Shops in the middle of Central Market yesterday. Renovations are expected to wrap up by next month, with a price tag of US$6.5 million. Photo by: SOVAN PHILONG

RENOVATIONS at Phnom Penh’s shopping hub of Central Market are nearing completion after spanning more than two years and US$6.5 million, officials said yesterday.

But vendors had mixed reaction to the work. Some praised the improvements, while others complained costs for running stalls – including unofficial fees – were on the increase.

The renovation work was conducted as a partnership between Phnom Penh Municipality and Agence Française de Développement, which granted the money, and started in January 2009, said AFD Project Officer Alexia Hoffman.

Central Market, also known as Psah Thmei, has since received, among other improvements, a new drainage system and water supply points, covered areas for vendors outside the main building, an improved layout for vendors’ stalls and an overall facelift, she said.

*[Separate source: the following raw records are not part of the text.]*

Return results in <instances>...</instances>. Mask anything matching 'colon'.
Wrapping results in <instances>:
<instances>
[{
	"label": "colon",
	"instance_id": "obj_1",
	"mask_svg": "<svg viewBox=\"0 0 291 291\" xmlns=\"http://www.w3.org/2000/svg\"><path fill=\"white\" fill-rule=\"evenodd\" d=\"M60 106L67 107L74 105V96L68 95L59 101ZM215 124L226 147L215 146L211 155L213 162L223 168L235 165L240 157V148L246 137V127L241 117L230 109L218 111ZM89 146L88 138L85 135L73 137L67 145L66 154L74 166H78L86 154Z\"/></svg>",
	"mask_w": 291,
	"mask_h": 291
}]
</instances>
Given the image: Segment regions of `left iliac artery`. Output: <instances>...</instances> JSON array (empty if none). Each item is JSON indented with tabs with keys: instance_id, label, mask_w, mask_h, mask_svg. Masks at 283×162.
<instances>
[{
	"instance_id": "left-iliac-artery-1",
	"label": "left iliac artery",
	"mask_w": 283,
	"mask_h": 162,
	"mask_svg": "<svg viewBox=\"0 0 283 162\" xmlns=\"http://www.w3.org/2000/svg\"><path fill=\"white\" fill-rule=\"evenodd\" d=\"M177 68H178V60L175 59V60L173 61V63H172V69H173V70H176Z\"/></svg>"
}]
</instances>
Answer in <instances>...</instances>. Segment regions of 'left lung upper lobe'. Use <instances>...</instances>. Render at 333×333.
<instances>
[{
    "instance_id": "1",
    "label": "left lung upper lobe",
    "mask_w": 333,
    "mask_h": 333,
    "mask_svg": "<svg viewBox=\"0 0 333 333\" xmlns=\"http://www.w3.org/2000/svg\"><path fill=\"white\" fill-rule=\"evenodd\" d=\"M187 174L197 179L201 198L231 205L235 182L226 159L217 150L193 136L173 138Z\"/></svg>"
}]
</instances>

The only remaining work involved the surrounding pavements and street, with Phnom Penh Municipality footing the bill for the latter road improvements, she said. She said she expected that work to be completed by May 15, in time for an inauguration ceremony at the end of that month.

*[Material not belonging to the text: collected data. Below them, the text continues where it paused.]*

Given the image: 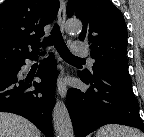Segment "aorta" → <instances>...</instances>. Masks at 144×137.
<instances>
[{"instance_id": "aorta-1", "label": "aorta", "mask_w": 144, "mask_h": 137, "mask_svg": "<svg viewBox=\"0 0 144 137\" xmlns=\"http://www.w3.org/2000/svg\"><path fill=\"white\" fill-rule=\"evenodd\" d=\"M82 29L79 20H68L66 30L68 32H78ZM53 124L57 137H73L74 131L70 115L63 101L57 99L53 109Z\"/></svg>"}]
</instances>
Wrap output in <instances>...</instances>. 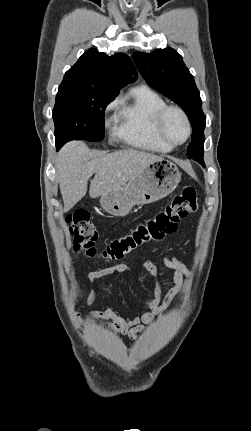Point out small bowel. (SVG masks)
I'll return each mask as SVG.
<instances>
[{"mask_svg": "<svg viewBox=\"0 0 251 431\" xmlns=\"http://www.w3.org/2000/svg\"><path fill=\"white\" fill-rule=\"evenodd\" d=\"M164 264L175 271L174 285L168 293L162 297L161 285L159 283V271L156 263L152 260H147L144 263V268L155 278L156 285L153 296L144 302V306L148 309L141 316L129 315L121 316L113 309L94 310L89 313V316L95 321H102L107 324L112 330L119 335H124L132 340L137 339L144 332L148 325H151L159 315L167 309L175 295L179 292L182 285L183 275H189L188 267L176 257H163ZM131 267L124 262L113 266L100 268L91 271L88 274V279L93 282L96 279L113 275L128 273ZM96 298L94 290L87 297V304L91 305ZM78 316V315H77Z\"/></svg>", "mask_w": 251, "mask_h": 431, "instance_id": "c3829d8e", "label": "small bowel"}]
</instances>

Speaking to the importance of the renovations, beyond just the building’s structural problems, Hoffman said Central Market had become a symbol of Phnom Penh and therefore the preservation was necessary.

“It was a really big project when it was created, and it is still very important in Cambodian life,” she said.

Vendors’ reactions to renovations were mixed.

Son Sovany, 42, has sold jewellery in the very centre of Central Market for 15 years. She said she likes the smaller changes she sees, such as the fresh paint job and newly provided fans at each counter.

“It’s more beautiful than before,” she said.

However, her outlook differed from that of vendors working outside the main building.

Vendors in these areas mainly praised the new stone overhangs that protect them from the sun and rain, something the cloth umbrellas they used before couldn’t do as well.

“Before the roof leaked and I had to cover my goods with plastic bags when it rained,” said, Mech Nika, 45, who sells men’s suits.

“I don’t care about the rain now,” she said.

Others noted that their stalls had become smaller after the renovations or that the new layout had slowed traffic to their area. Still others complained that despite certain costs declining, such as electricity, the overall expense of running a business at Central Market had increased.

Neak Sokly, 40, has seen the fees for everything from water to cleaning to security, even to use the toilet facilities, go up.

“Since they built the new structure, the prices increase,” she said, standing by her crabs, prawn and squid.

“New things always come with new prices,” she said.

Hoffman noted that a condition of the FDA’s grant was more transparency in the administration of the market, including more budget reporting. But one vendor this week admitted that he paid unofficial fees well beyond the official cost of rent for a stall in Central Market.

When asked about this, Hoffman said that “maybe we should have done a follow-up on the management” of the market once the work was done.

An official from the Central Market said he could not comment because the renovations were not yet complete.